Creating Satire Through Music: Cristina Lord

Cristina Lord is one of the commissioned composers for our upcoming Flash Operas Program at Symphony Space on May 5 and 6.  She has written her Flash Opera based on the story ‘Pledge Drive’ by Patricia Marx.  In advance of our upcoming workshop of her piece, we asked her about what she was thinking about as she worked and what kinds of challenges her story presented to her writing process.  Here are some of her thoughts…

EiO: While you wrote your libretto, were you also imagining the music?  How much did this impact your finished piece?

Cristina: While I didn’t have specific music in mind, I did have a pretty firm idea regarding the emotional contour. I let the text guide me with its sarcasm, self-awareness, and wit. Given this nature, I knew I wanted something humorous with dark undertones, and ridiculous in all the right ways. This led me to write frequent shifts in the music, some more rapid than others, in an array of musical languages that culminate in something unapologetically postmodern.

Pledge Drive SCORE 2a

Score excerpt from Cristina Lord’s ‘Pledge Drive.’

EiO: What challenges did your story present in terms of character and narrative?  How did you resolve these challenges with your music?

Cristina: Pledge Drive by Patricia Marx is more akin to a portrait of a character than a traditional narrative. However, it does pose important questions about society like any good narrative should. The way I see it, there are three characters in the story: Patty, the narrator(s), and the audience. While every story has an intended audience, Pledge Drive is unique in its assertively direct attitude towards the audience.

Surprisingly, Patty isn’t involved in any direct action in the text – she is only referenced (albeit relentlessly). While translating the libretto to opera, I decided it was important to physically represent her. She is unknowingly the star of the show; she is not only the focal point of humor and sarcasm, but is also the lens for questioning societal behavior. Musically, Patty’s part is very present, but never substantive. For example, she has impressive and soaring lines, but none of them involve text that push the narrative. Also, her lines are almost always dependent on the narrator.

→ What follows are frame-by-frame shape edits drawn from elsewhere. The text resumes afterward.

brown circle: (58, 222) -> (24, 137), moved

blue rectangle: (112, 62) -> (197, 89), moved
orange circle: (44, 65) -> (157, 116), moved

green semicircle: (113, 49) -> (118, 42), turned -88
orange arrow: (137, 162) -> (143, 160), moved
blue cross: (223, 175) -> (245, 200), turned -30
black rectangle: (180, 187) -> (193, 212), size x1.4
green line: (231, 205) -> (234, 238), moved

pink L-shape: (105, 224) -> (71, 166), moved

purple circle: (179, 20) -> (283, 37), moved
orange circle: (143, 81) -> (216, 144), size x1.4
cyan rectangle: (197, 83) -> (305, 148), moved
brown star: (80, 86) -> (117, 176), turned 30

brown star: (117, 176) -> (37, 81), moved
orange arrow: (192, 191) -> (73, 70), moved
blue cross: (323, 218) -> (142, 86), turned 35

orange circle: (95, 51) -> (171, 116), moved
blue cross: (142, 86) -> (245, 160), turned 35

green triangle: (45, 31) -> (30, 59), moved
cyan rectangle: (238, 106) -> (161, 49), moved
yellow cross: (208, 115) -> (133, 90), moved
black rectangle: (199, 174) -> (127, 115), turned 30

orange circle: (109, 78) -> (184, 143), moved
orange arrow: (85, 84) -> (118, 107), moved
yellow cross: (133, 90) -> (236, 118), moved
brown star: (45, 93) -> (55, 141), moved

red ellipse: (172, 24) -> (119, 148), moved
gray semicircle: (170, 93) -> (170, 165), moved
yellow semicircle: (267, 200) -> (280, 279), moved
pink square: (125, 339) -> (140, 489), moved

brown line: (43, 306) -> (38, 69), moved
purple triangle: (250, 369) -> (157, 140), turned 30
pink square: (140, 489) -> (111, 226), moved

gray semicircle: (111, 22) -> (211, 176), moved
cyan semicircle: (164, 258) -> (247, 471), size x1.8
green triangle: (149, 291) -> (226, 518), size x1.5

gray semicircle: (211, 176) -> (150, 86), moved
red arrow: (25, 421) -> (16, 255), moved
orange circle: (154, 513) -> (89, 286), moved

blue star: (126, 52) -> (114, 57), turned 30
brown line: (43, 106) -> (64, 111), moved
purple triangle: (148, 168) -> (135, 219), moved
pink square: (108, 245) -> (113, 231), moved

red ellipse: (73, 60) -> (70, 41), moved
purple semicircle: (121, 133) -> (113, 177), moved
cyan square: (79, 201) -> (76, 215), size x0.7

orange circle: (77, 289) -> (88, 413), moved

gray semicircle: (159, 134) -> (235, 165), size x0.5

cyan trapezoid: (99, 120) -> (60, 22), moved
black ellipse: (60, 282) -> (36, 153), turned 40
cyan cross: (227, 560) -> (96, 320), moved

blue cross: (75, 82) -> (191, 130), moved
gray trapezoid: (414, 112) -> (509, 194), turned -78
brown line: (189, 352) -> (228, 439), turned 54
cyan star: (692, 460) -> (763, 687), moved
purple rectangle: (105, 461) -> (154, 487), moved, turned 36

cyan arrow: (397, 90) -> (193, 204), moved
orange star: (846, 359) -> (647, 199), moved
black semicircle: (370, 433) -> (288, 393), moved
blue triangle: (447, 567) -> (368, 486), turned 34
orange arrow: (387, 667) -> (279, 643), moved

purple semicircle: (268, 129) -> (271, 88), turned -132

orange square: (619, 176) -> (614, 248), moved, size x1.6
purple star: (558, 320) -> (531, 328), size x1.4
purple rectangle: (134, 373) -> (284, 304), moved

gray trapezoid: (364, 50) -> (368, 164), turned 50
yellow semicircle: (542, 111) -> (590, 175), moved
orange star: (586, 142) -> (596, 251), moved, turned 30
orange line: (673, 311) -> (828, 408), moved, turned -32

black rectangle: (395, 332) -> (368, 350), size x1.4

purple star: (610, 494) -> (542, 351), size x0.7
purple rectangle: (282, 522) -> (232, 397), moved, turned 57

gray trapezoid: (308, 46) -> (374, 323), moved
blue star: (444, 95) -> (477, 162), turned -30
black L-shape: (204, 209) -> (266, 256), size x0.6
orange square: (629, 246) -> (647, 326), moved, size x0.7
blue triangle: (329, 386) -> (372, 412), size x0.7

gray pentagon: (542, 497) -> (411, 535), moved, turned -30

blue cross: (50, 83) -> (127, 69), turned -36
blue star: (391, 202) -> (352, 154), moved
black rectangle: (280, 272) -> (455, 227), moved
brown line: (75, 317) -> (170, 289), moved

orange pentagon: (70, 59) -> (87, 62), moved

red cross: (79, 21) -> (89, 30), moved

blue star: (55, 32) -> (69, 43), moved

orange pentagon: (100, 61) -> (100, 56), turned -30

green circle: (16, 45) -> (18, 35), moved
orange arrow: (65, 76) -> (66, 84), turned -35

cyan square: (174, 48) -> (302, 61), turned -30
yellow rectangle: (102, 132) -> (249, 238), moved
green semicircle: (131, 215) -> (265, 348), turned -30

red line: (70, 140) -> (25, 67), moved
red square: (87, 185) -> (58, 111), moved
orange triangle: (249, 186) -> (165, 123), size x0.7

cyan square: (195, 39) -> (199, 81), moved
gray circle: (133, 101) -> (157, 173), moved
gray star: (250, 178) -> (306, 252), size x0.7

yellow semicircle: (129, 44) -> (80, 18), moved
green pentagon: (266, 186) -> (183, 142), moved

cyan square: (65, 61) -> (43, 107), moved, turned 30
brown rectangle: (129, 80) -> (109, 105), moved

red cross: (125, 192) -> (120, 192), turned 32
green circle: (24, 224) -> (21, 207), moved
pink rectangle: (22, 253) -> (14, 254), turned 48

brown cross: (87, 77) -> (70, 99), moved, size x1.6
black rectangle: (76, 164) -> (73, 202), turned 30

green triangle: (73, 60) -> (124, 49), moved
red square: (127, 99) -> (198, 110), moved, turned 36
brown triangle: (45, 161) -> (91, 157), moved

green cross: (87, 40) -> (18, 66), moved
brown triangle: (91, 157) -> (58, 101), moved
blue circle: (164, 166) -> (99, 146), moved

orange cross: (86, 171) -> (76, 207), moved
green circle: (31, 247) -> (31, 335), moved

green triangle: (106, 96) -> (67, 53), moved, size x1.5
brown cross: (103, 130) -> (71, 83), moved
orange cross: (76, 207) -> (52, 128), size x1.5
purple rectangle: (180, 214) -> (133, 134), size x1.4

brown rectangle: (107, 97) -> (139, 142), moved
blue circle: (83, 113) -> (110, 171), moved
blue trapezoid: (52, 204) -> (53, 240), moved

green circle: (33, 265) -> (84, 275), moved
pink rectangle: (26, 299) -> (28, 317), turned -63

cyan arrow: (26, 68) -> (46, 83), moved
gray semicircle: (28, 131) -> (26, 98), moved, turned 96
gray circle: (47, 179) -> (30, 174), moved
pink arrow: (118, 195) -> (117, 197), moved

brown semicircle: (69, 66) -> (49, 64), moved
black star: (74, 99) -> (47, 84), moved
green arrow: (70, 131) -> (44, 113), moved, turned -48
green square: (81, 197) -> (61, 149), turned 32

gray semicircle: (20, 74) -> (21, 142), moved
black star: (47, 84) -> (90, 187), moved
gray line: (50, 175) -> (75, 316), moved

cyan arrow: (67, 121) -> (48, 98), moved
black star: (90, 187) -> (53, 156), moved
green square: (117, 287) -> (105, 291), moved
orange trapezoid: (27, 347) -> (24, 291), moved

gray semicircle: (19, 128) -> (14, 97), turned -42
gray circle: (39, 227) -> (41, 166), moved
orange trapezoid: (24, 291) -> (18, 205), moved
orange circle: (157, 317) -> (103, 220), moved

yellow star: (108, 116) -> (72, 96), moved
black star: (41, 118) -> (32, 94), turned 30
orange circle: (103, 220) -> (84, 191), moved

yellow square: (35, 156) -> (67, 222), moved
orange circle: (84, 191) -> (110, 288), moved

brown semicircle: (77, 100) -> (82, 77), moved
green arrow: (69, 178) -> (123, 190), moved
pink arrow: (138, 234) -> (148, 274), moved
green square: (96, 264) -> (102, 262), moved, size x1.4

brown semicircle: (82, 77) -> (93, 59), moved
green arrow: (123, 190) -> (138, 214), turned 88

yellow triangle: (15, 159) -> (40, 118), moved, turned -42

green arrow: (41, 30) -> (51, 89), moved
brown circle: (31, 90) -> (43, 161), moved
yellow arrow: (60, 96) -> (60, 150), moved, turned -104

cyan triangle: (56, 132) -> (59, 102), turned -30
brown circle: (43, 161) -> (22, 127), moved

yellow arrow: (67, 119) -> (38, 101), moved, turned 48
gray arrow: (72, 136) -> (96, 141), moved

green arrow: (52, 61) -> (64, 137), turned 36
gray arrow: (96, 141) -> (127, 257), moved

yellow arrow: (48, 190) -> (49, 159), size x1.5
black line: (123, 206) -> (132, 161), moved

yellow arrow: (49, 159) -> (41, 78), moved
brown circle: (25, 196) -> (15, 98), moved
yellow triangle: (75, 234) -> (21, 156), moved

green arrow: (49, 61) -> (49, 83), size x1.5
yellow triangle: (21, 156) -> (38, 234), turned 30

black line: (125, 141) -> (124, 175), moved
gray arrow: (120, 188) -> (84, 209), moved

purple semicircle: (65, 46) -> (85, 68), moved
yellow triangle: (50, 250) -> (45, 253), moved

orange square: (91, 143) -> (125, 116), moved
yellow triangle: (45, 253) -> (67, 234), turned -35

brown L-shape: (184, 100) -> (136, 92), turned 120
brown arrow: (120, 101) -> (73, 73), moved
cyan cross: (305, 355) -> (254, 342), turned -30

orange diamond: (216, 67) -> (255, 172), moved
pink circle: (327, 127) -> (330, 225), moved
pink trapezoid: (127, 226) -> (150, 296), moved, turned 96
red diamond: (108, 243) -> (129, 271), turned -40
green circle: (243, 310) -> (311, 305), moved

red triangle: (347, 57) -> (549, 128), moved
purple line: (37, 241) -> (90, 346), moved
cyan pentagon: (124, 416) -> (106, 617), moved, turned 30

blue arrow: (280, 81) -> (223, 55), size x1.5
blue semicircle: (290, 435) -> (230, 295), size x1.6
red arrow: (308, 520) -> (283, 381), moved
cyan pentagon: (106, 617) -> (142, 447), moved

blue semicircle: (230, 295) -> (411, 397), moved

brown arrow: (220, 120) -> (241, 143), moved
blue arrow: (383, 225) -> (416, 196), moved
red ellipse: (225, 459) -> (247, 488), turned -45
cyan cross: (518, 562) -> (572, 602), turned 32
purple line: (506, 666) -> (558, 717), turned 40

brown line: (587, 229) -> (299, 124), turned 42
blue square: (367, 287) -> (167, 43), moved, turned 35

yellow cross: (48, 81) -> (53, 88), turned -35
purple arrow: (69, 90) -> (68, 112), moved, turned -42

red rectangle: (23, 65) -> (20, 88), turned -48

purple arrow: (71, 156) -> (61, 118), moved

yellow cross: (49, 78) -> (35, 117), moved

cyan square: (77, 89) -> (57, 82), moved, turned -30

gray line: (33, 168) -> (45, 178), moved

In order to avoid the musical and narrative stagnation that can occur with a single voice, I made the decision to have the narrator be represented by two people instead of one. This approach creates a dialogue to engage the audience. It also enables this character to be more chaotic and therefore have greater impact on the audience and Patty. Furthermore, having two narrators creates the semblance of a group, which is a much better representation of society than just one would be. This way, the storyline becomes a societal commentary instead of a single person’s opinion.

EiO: What big questions do you have about how the musicians will respond to the music? 

Cristina: So much of the music relies on the theatrical interpretation, and so I’m hoping that my ideas and intentions will come across clearly. While I undoubtedly want the musicians and audience to have fun with the music, I also hope that it leaves them with questions and self-reflection.